Nonviral mcDNA-mediated bispecific CAR T cells kill tumor cells in an experimental mouse model of hepatocellular carcinoma.

BACKGROUND

Hepatocellular carcinoma (HCC) is one of the most common cancers worldwide and the adoptive immunotherapy of which is worth studying. CD133, a kind of cancer stem cell (CSC) antigen, together with glypican-3 (GPC3) has been proved to be highly expressed in HCC cells and both of them are used as targets to generate chimeric antigen receptor (CAR) T cells. But there are limitations like "off-target" toxicity, low transfection efficacy and weak antitumor ability in CAR T cells treatment.

METHODS

The peripheral blood was acquired from healthy donors and T cells were separated by density-gradient centrifugation. We used an electroporation system to deliver anti-CD133 and anti-GPC3 single chain Fragment variable (scFv) structures as target genes into the T cells. The cell membrane was opened by the momentary electric current effect, and the target gene was delivered into the cell by non-viral minicircle DNA (mcDNA) vector. The flow cytometry and western blot assays were used to detect whether the two scFv were simultaneously transfected and the transfection efficacy of this bispecific CAR T cell generation method. We respectively detected the in vitro and in vivo tumor-suppression efficacy of CAR T cells through the CCK-8 assays and the HCC xenograft mice models. The CoG133-CAR T cells containing both CD133 and GPC3 antigen recognition sites were the effector cells. CD133-CAR T cells and GPC3-CAR T cells were defined as single-targeted control groups, normal T and mock T cells were defined as blank control groups.

RESULTS

The mcDNA vector accommodated two target gene structures successfully transfected to generate bispecific CAR T cells.

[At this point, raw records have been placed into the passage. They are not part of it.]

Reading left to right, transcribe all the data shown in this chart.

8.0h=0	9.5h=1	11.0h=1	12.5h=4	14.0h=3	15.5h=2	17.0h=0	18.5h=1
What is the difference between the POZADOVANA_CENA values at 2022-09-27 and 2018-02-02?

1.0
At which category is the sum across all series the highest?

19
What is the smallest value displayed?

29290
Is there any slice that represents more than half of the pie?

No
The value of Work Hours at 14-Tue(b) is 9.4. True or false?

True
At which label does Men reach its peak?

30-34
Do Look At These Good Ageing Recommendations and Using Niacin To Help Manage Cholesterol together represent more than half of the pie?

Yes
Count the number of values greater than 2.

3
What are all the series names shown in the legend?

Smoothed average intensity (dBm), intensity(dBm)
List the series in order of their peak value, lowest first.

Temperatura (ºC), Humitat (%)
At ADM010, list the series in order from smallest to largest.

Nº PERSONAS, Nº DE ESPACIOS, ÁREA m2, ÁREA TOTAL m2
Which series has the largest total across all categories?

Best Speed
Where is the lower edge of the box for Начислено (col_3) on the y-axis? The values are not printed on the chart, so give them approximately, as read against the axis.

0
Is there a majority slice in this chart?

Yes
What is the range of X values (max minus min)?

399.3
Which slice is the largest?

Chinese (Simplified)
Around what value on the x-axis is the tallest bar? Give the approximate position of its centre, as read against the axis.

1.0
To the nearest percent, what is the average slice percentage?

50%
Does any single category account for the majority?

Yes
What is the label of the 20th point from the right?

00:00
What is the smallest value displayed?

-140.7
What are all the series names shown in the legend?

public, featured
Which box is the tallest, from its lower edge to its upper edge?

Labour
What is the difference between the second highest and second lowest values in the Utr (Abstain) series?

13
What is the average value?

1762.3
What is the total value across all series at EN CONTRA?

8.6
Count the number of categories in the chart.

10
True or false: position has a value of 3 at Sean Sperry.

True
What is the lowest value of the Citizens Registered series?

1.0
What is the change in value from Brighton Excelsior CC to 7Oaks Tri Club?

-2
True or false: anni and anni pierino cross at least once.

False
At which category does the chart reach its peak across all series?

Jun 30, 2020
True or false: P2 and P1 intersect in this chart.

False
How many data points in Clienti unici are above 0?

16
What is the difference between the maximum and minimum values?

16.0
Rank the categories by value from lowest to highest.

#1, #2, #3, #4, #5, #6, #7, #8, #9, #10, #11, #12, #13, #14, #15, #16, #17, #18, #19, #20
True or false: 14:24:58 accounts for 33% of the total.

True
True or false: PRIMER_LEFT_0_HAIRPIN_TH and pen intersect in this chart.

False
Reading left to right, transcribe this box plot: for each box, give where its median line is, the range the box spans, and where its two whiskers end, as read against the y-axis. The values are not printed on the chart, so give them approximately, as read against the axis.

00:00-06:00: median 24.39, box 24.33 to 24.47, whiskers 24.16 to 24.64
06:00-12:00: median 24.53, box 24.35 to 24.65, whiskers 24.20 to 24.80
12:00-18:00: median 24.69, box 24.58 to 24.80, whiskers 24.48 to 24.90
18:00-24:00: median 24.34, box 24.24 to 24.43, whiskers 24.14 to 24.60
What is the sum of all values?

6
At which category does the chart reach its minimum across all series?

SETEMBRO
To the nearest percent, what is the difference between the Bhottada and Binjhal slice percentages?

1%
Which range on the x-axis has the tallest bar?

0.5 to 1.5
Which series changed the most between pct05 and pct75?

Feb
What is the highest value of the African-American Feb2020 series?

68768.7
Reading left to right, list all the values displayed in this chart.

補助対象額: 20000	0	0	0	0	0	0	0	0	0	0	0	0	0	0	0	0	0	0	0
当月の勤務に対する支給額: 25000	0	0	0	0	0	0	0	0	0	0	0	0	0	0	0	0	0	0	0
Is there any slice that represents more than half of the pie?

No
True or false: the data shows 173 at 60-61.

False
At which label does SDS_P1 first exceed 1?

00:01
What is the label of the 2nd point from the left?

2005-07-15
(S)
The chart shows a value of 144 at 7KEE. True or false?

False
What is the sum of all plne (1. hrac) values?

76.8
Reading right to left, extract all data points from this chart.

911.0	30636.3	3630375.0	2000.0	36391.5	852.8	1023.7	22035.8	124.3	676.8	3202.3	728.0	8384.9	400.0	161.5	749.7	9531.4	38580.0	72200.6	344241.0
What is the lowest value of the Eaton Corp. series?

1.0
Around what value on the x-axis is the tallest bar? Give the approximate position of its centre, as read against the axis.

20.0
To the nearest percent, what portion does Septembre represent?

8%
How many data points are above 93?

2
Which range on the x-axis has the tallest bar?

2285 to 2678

The detection methods on gene level and protein level confirmed that CoG133-CAR T cells had considerable transfection efficiency and exhibited both antigen-binding capacity of CD133 and GPC3. Compared to single-targeted CAR T cells or control T cells, CoG133-CAR T cells performed enhanced eliminated efficacy against CD133 and GPC3 double-positive HCC cell line in vitro and HCC xenograft mice in vivo. Hematoxylin and eosin (H&E) staining indicated no fatal "off-target" combination existed on CoG133-CAR T cells and major organs.

CONCLUSION

Our study suggests that it is with higher efficiency and more safety to prepare bispecific CAR T cells through non-viral mcDNA vectors. CoG133-CAR T cells have enhanced tumor-suppression capacity through dual antigen recognition and internal activation. It provides an innovative strategy for CAR T therapy of HCC, even solid tumors.